What do you mean exactly by ? “But then you’d have to put the URL for the each image (or image variation to be more precise) in by hand.”

What about: http://codex.wordpress.org/Function_Reference/image_resize ?

If you have 20 images per post I’d suggest modifying TimThumb by hardcoding a few paths and making it a bit unique. That way you’re 99.9% safe from script kiddies and you don’t have to make a lot of changes.

Yes, it’s a good way to solvethe problem easily and quickly, but is it safier enough?

corsonr said
What about: http://codex.wordpress.org/Function_Reference/image_resize ?

This is for storing images. You have to resize the images on the fly.

The simplest, safest, cleanest way to handle the risizing of multiple image is certainly TimThumb. I’m using it right now for a new project.
I tried to use wordpress built-in resizing methods but aren’t effectives enough.

Don’t be scared by the buzz about TimThumb safe. It is constantly updated and has resolved all the issues came out months ago.

Just set cleverly the class parameters and you have done.

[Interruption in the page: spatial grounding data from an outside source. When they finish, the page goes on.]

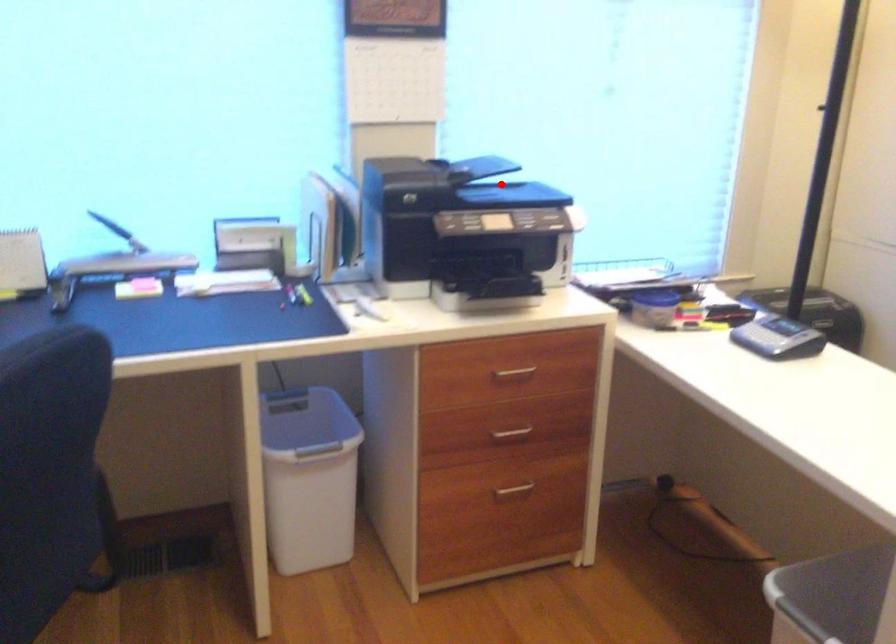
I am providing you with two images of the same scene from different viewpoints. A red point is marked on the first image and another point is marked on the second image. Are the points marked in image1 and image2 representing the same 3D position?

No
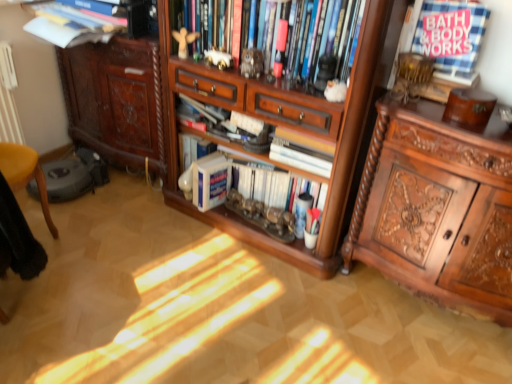
Question: Is white paper at center, which is counted as the third book, starting from the bottom, to the left or to the right of wooden cabinet at center in the image?

Choices:
 (A) left
 (B) right

Answer: (B)

Question: Do you think white paper at center, which is counted as the third book, starting from the bottom, is within wooden cabinet at center, or outside of it?

Choices:
 (A) outside
 (B) inside

Answer: (B)

Question: Considering the real-world distances, which object is farthest from the white paper at center, which is the third book in top-to-bottom order?

Choices:
 (A) white fluffy toy at upper center, arranged as the first toy when viewed from the right
 (B) white porcelain elephant at upper center, the second toy positioned from the left
 (C) metallic statue at center, marked as the 3th toy in a back-to-front arrangement
 (D) polished wood cabinet at right, the 1th cabinetry positioned from the right
 (E) brown carved cabinet at left, acting as the second cabinetry starting from the right

Answer: (E)

Question: Estimate the real-world distances between objects in this image. Which object is closer to the brown carved cabinet at left, arranged as the first cabinetry when viewed from the left?

Choices:
 (A) white fluffy toy at upper center, arranged as the fourth toy when viewed from the back
 (B) polished wood cabinet at right, the second cabinetry positioned from the left
 (C) hardcover book at center, which is the second book in bottom-to-top order
 (D) wooden cabinet at center
 (E) metallic statue at center, marked as the 3th toy in a back-to-front arrangement

Answer: (D)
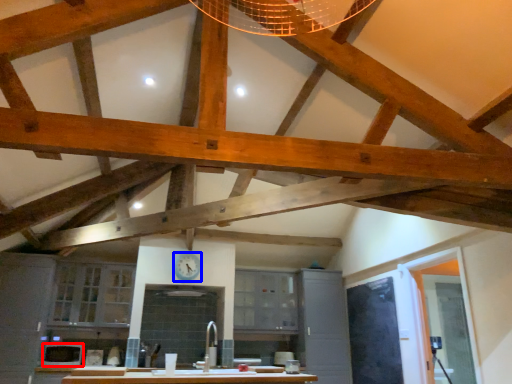
Question: Which object appears closest to the camera in this image, appliance (highlighted by a red box) or clock (highlighted by a blue box)?

Choices:
 (A) appliance
 (B) clock

Answer: (A)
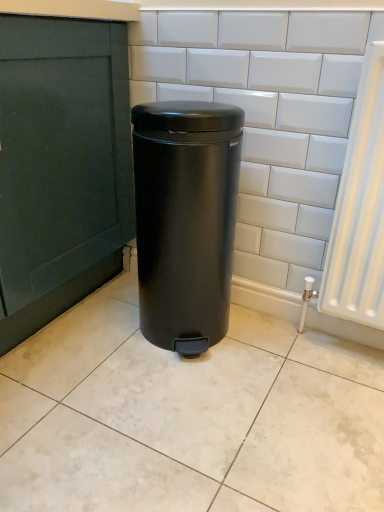
What do you see at coordinates (188, 417) in the screenshot? I see `white glossy ceramic tile at center` at bounding box center [188, 417].

Locate an element on the screen. white glossy ceramic tile at center is located at coordinates (188, 417).

What is the approximate width of matte black trash can at center?

It is 14.27 inches.

What is the approximate height of matte black trash can at center?

70.49 centimeters.

The image size is (384, 512). What do you see at coordinates (185, 219) in the screenshot?
I see `matte black trash can at center` at bounding box center [185, 219].

Find the location of a particular element. This screenshot has width=384, height=512. matte black trash can at center is located at coordinates pyautogui.click(x=185, y=219).

Image resolution: width=384 pixels, height=512 pixels. I want to click on white glossy ceramic tile at center, so click(x=188, y=417).

Does white glossy ceramic tile at center appear on the right side of matte black trash can at center?

Incorrect, white glossy ceramic tile at center is not on the right side of matte black trash can at center.

Consider the image. Which object is further away from the camera taking this photo, white glossy ceramic tile at center or matte black trash can at center?

Positioned behind is matte black trash can at center.

Is point (288, 377) in front of point (206, 129)?

No.

Consider the image. From the image's perspective, which is below, white glossy ceramic tile at center or matte black trash can at center?

white glossy ceramic tile at center.

From a real-world perspective, which is physically above, white glossy ceramic tile at center or matte black trash can at center?

From a 3D spatial view, matte black trash can at center is above.

Can you confirm if white glossy ceramic tile at center is thinner than matte black trash can at center?

No, white glossy ceramic tile at center is not thinner than matte black trash can at center.

From the picture: Between white glossy ceramic tile at center and matte black trash can at center, which one has less height?

white glossy ceramic tile at center is shorter.

Does white glossy ceramic tile at center have a smaller size compared to matte black trash can at center?

Yes, white glossy ceramic tile at center is smaller than matte black trash can at center.

Is white glossy ceramic tile at center not inside matte black trash can at center?

Absolutely, white glossy ceramic tile at center is external to matte black trash can at center.

Consider the image. Is white glossy ceramic tile at center touching matte black trash can at center?

white glossy ceramic tile at center and matte black trash can at center are not in contact.

Is white glossy ceramic tile at center facing towards matte black trash can at center?

No, white glossy ceramic tile at center is not oriented towards matte black trash can at center.

How different are the orientations of white glossy ceramic tile at center and matte black trash can at center in degrees?

The angular difference between white glossy ceramic tile at center and matte black trash can at center is 87.9 degrees.

The width and height of the screenshot is (384, 512). I want to click on ceramic tile in front of the matte black trash can at center, so click(188, 417).

Based on their positions, is matte black trash can at center located to the left or right of white glossy ceramic tile at center?

From the image, it's evident that matte black trash can at center is to the right of white glossy ceramic tile at center.

Relative to white glossy ceramic tile at center, is matte black trash can at center in front or behind?

Clearly, matte black trash can at center is behind white glossy ceramic tile at center.

Which is less distant, (214, 339) or (129, 455)?

Point (129, 455)

From the image's perspective, is matte black trash can at center on top of white glossy ceramic tile at center?

Yes, from the image's perspective, matte black trash can at center is on top of white glossy ceramic tile at center.

From a real-world perspective, relative to white glossy ceramic tile at center, is matte black trash can at center vertically above or below?

matte black trash can at center is above white glossy ceramic tile at center.

Can you confirm if matte black trash can at center is thinner than white glossy ceramic tile at center?

Yes.

Who is taller, matte black trash can at center or white glossy ceramic tile at center?

matte black trash can at center is taller.

From the picture: Between matte black trash can at center and white glossy ceramic tile at center, which one has larger size?

With larger size is matte black trash can at center.

Would you say white glossy ceramic tile at center is part of matte black trash can at center's contents?

No, white glossy ceramic tile at center is located outside of matte black trash can at center.

Is matte black trash can at center beside white glossy ceramic tile at center?

matte black trash can at center and white glossy ceramic tile at center are not in contact.

Does matte black trash can at center turn towards white glossy ceramic tile at center?

Yes, matte black trash can at center is turned towards white glossy ceramic tile at center.

Measure the distance from matte black trash can at center to white glossy ceramic tile at center.

matte black trash can at center and white glossy ceramic tile at center are 13.56 inches apart from each other.

You are a GUI agent. You are given a task and a screenshot of the screen. Output one action in this format:
    pyautogui.click(x=<x>, y=<y>)
    Task: Click on the waste container lying behind the white glossy ceramic tile at center
    This screenshot has height=512, width=384.
    Given the screenshot: What is the action you would take?
    point(185,219)

The image size is (384, 512). What are the coordinates of `waste container behind the white glossy ceramic tile at center` in the screenshot? It's located at (185, 219).

The width and height of the screenshot is (384, 512). In order to click on waste container on the right of white glossy ceramic tile at center in this screenshot , I will do `click(185, 219)`.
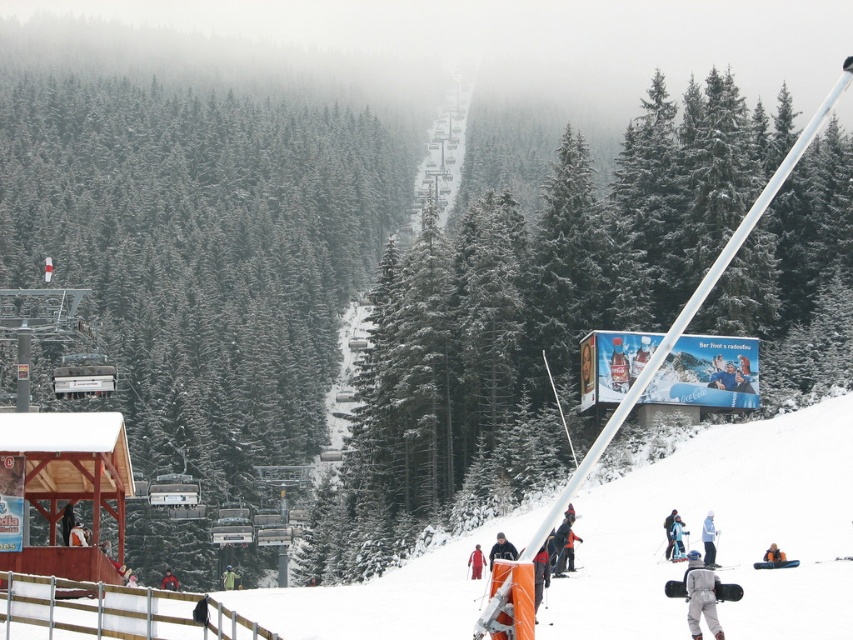
You are standing at the base of the mountain looking up at the ski resort scene. There are two points marked in the image. The first point is at coordinates point (711,264) and the second is at point (221,573). Which point is closer to you?

Point (711,264) is closer to the viewer than point (221,573).

You are a photographer standing at the bottom of the slope. You want to take a photo that includes both the gray fabric snowsuit at lower right and the green fabric jacket at center. Which one should you adjust your camera angle to focus on first to ensure both are in frame?

The gray fabric snowsuit at lower right is located above the green fabric jacket at center, so you should focus on the gray fabric snowsuit at lower right first to ensure both are in frame.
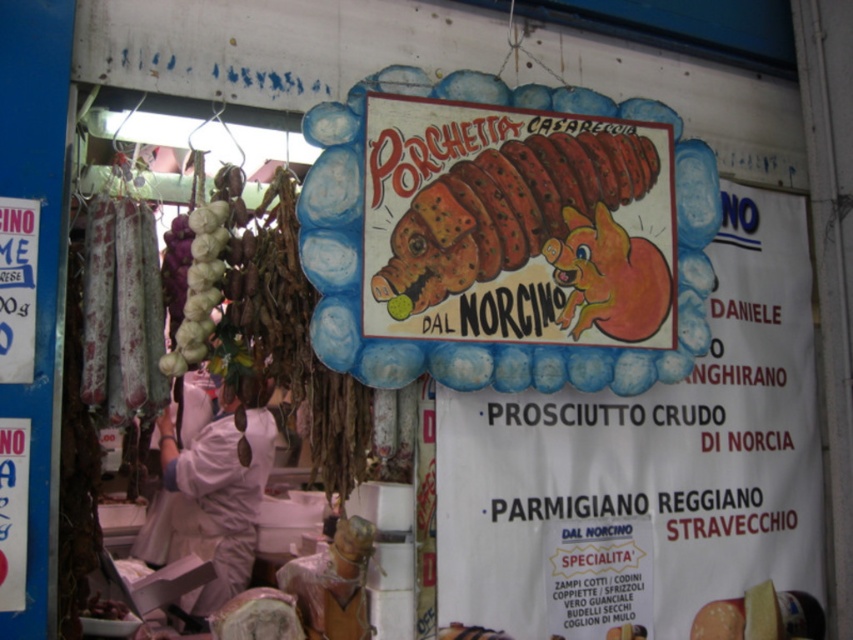
Between point (486, 548) and point (434, 260), which one is positioned in front?

Point (434, 260)

Which is below, matte orange pig at center or sliced brown meat at center?

matte orange pig at center is below.

Measure the distance between matte orange pig at center and camera.

A distance of 6.65 feet exists between matte orange pig at center and camera.

Where is `matte orange pig at center`? The width and height of the screenshot is (853, 640). matte orange pig at center is located at coordinates (653, 474).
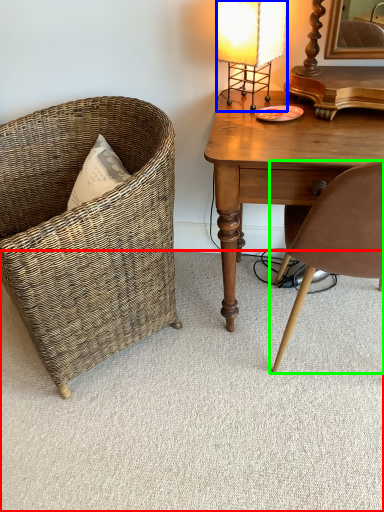
Question: Considering the real-world distances, which object is closest to plain (highlighted by a red box)? lamp (highlighted by a blue box) or chair (highlighted by a green box).

Choices:
 (A) lamp
 (B) chair

Answer: (B)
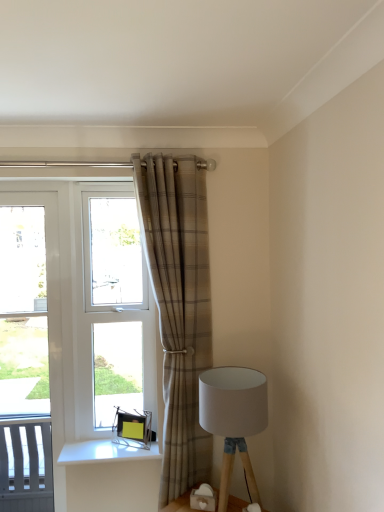
Question: From the image's perspective, is white fabric lampshade at lower right on white plastic screen door at left?

Choices:
 (A) no
 (B) yes

Answer: (A)

Question: Does white fabric lampshade at lower right appear on the left side of white plastic screen door at left?

Choices:
 (A) no
 (B) yes

Answer: (A)

Question: Considering the relative sizes of white fabric lampshade at lower right and white plastic screen door at left in the image provided, is white fabric lampshade at lower right wider than white plastic screen door at left?

Choices:
 (A) yes
 (B) no

Answer: (A)

Question: Is white fabric lampshade at lower right closer to the viewer compared to white plastic screen door at left?

Choices:
 (A) yes
 (B) no

Answer: (A)

Question: Could you tell me if white fabric lampshade at lower right is turned towards white plastic screen door at left?

Choices:
 (A) yes
 (B) no

Answer: (B)

Question: Considering the positions of plaid fabric curtain at center and white fabric lampshade at lower right in the image, is plaid fabric curtain at center bigger or smaller than white fabric lampshade at lower right?

Choices:
 (A) big
 (B) small

Answer: (A)

Question: From the image's perspective, is plaid fabric curtain at center located above or below white fabric lampshade at lower right?

Choices:
 (A) above
 (B) below

Answer: (A)

Question: Looking at their shapes, would you say plaid fabric curtain at center is wider or thinner than white fabric lampshade at lower right?

Choices:
 (A) thin
 (B) wide

Answer: (A)

Question: Is plaid fabric curtain at center inside or outside of white fabric lampshade at lower right?

Choices:
 (A) outside
 (B) inside

Answer: (A)

Question: Considering the positions of point (57, 434) and point (231, 470), is point (57, 434) closer or farther from the camera than point (231, 470)?

Choices:
 (A) closer
 (B) farther

Answer: (B)

Question: From their relative heights in the image, would you say white plastic screen door at left is taller or shorter than white fabric lampshade at lower right?

Choices:
 (A) tall
 (B) short

Answer: (A)

Question: In terms of width, does white plastic screen door at left look wider or thinner when compared to white fabric lampshade at lower right?

Choices:
 (A) thin
 (B) wide

Answer: (A)

Question: Would you say white plastic screen door at left is to the left or to the right of white fabric lampshade at lower right in the picture?

Choices:
 (A) left
 (B) right

Answer: (A)

Question: In terms of width, does clear glass window at center look wider or thinner when compared to white plastic screen door at left?

Choices:
 (A) wide
 (B) thin

Answer: (B)

Question: From the image's perspective, is clear glass window at center positioned above or below white plastic screen door at left?

Choices:
 (A) above
 (B) below

Answer: (A)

I leave blank the option for the cache (it will use the system global temporary path) and use a custom name for the file cache suffix and prefix.
Doing that nobody can know where you use TT.

corsonr said
Yes, it’s a good way to solvethe problem easily and quickly, but is it safier enough?

If you prevent the script from being able to open any file outside the folder you specify and to execute arbitrary code …. it’s as safe as it gets.

The thing is even with the latest timthumb version i got multiplres websites hacked with a trojan redirection. Nothing really dangerous but websites are then really slow (every php file is then modified…). Well ok, i’m going to change a bit timthumb code, hardcode some paths and be really carefull with options. Any tips about the best timthumb configuration?